- Doibani I
- Coordinates: 47°23′22″N 29°12′29″E﻿ / ﻿47.38944°N 29.20806°E
- Country (de jure): Moldova
- Country (de facto): Transnistria
- Elevation: 99 m (325 ft)
- Time zone: UTC+2 (EET)
- • Summer (DST): UTC+3 (EEST)

= Doibani I =

Doibani I (Дойбаны, Дойбани) is a commune in the Dubăsari District of Transnistria, Moldova. It is composed of three villages: Coicova (Койковe, Койково), Doibani I and Doibani II. It has since 1990 been administered as a part of the breakaway Pridnestrovian Moldavian Republic. According to the 2004 census, the population of the village was 1,901 inhabitants, of which 925 (48.65%) were Moldovans (Romanians), 754 (39.66%) Ukrainians and 168 (8.83%) Russians.

==History==
Dojban or Dojbany, as it was known in Polish, was a private village of the Lubomirski family, administratively located in the Bracław County in the Bracław Voivodeship in the Lesser Poland Province of the Kingdom of Poland. Following the Second Partition of Poland, it was annexed by Russia. There were 42 houses in the village as of 1868.

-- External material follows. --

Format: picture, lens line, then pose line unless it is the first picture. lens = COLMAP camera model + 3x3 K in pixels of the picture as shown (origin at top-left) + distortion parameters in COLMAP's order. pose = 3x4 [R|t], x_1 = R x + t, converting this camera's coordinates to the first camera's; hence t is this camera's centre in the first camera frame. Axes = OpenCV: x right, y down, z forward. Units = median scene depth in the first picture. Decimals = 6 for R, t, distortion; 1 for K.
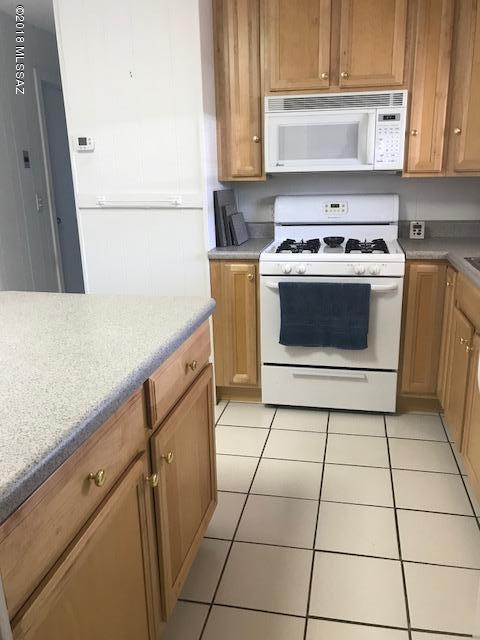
lens RADIAL K [[537.1, 0, 240.1], [0, 537.1, 321.4], [0, 0, 1]] dist [0.039781, -0.014742]
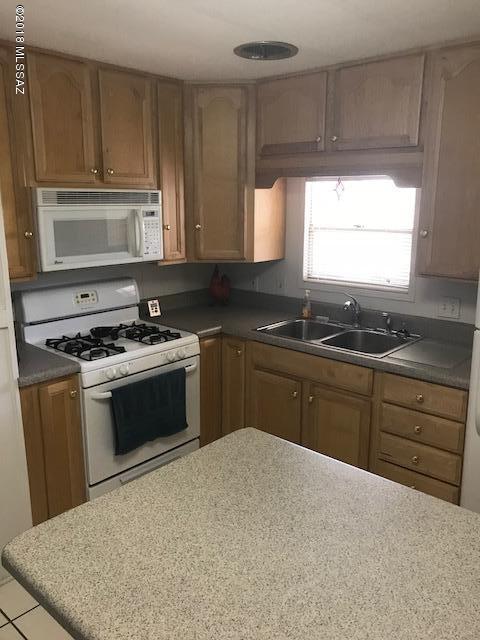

In 1924, it became part of the Moldavian Autonomous Oblast, which was soon converted into the Moldavian Autonomous Soviet Socialist Republic, and the Moldavian Soviet Socialist Republic in 1940 during World War II. From 1941 to 1944, it was administered by Romania as part of the Transnistria Governorate.

According to the 2004 census, the population of the village was 1,901 inhabitants, of which 925 (48.65%) were Moldovans (Romanians), 754 (39.66%) Ukrainians and 168 (8.83%) Russians.